Depuis 2022, les 14 Contrats de rivière en Wallonie travaillent avec le SPW pour le suivi et la gestion des Espèces Exotiques Envahissantes (EEE). Plusieurs missions leur ont été attribuées :
- suivi systématique des populations de berce du Caucase ;
- inventaire et caractérisation (abondance) de la balsamine de l’Himalaya le long des cours d’eau ;
- inventaire des mares et étangs pour la détection de plantes exotiques envahissantes;
- détection d’écrevisses exotiques
En parallèle de ces missions, les Contrats de rivière participaient également au monitoring du castor en Wallonie: mettre à jour les données, suivi de nouveaux sites, soutien à la cohabitation,…

Après 3 années de travail voici les résultats des différentes missions
1) Chaque année, ce sont plus de 4000 sites de berces du Caucase qui ont été visités pour vérifier la présence/absence de la plante. Dans 2/3 des cas, aucune berce n’a été observée et l’on peut considérer que ces populations sont probablement éradiquées. Les Contrats de rivière ont également participé à la gestion de ces plantes sur 531 sites.

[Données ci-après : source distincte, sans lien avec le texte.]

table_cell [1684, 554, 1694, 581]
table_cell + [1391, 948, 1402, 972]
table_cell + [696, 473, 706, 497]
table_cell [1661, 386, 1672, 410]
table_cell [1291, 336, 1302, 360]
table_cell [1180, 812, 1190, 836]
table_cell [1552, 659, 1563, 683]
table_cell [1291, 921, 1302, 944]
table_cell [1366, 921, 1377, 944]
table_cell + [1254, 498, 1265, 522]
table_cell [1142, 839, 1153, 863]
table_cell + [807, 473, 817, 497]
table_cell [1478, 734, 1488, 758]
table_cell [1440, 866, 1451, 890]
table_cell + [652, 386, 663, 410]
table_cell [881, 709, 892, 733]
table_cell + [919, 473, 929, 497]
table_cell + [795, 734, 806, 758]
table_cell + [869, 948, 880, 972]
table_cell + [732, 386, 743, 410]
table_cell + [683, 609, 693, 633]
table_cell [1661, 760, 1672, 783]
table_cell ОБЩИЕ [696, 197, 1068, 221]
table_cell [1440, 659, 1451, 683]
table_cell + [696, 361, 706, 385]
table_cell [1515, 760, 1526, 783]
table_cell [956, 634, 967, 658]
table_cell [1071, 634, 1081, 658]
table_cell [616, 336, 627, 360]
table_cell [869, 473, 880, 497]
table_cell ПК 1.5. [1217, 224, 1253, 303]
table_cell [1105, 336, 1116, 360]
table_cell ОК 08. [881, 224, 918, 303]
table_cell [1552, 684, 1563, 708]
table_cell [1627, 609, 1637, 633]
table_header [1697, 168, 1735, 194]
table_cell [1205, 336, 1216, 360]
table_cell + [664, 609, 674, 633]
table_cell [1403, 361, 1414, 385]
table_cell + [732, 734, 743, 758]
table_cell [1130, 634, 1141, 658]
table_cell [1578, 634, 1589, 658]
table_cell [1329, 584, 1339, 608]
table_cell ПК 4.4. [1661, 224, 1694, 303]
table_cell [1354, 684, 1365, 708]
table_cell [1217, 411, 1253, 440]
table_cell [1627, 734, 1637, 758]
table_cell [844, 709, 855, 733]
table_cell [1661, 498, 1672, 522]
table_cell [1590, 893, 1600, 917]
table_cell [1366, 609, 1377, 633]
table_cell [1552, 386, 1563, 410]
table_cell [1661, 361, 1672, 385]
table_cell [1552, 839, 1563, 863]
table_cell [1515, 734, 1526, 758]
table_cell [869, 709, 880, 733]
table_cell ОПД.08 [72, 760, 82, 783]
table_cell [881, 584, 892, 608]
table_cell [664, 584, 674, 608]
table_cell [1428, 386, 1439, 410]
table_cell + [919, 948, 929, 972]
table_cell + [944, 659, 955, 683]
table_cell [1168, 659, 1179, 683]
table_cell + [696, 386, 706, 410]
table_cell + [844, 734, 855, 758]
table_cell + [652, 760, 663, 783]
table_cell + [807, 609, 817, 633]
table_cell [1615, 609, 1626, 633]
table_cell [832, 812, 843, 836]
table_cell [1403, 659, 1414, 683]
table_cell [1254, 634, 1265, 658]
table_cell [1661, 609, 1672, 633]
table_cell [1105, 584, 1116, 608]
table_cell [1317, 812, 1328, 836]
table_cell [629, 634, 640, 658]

2) Concernant la balsamine de l’Himalya, ce ne sont pas moins de 6664 km de cours d’eau qui ont été inventoriés pour caractériser l’abondance de la plante.
3) Pour les plantes aquatiques exotiques, nous avons inspecté 4933 sites (mares et étangs). Parmi ceux-ci, nous avons observé 729 plantes exotiques émergentes: ces plantes exotiques ont un fort potentiel invasif mais sont encore peu répandues en Wallonie.
Comme elles sont peu répandues, nous pouvons espérer limiter leur impact voire les faire disparaitre de nos sous-bassins. C’est pourquoi 57 chantiers de gestion ont été mise en œuvre pour des plantes comme l’hydrocotyle fausse-renoncule, l’élodée dense, le myriophylle aquatique ou encore le lysichiton américain.
4) Nous avons également placé des nasses/pièges dans 877 points d’eau afin de détecter la présence d’écrevisses exotiques. Dans la grande majorité des cas, c’est l’écrevisse signal (Pacifastacus leniusculus) qui a été vue (186 points, 57% des détection). Dans 553 points (63% des cas), aucune écrevisse n’a été observée.
5) Enfin, concernant le castor européen, nous avons parcouru plus de 4.000 km de cours d’eau afin d’analyser ses traces :
- 2479 km où aucune installation n’a été observée ;
- 1342 km avec une présence effective et récente du castor ;
- 182 km de présence ancienne (aucune trace récente observée mais traces d’activité ancienne).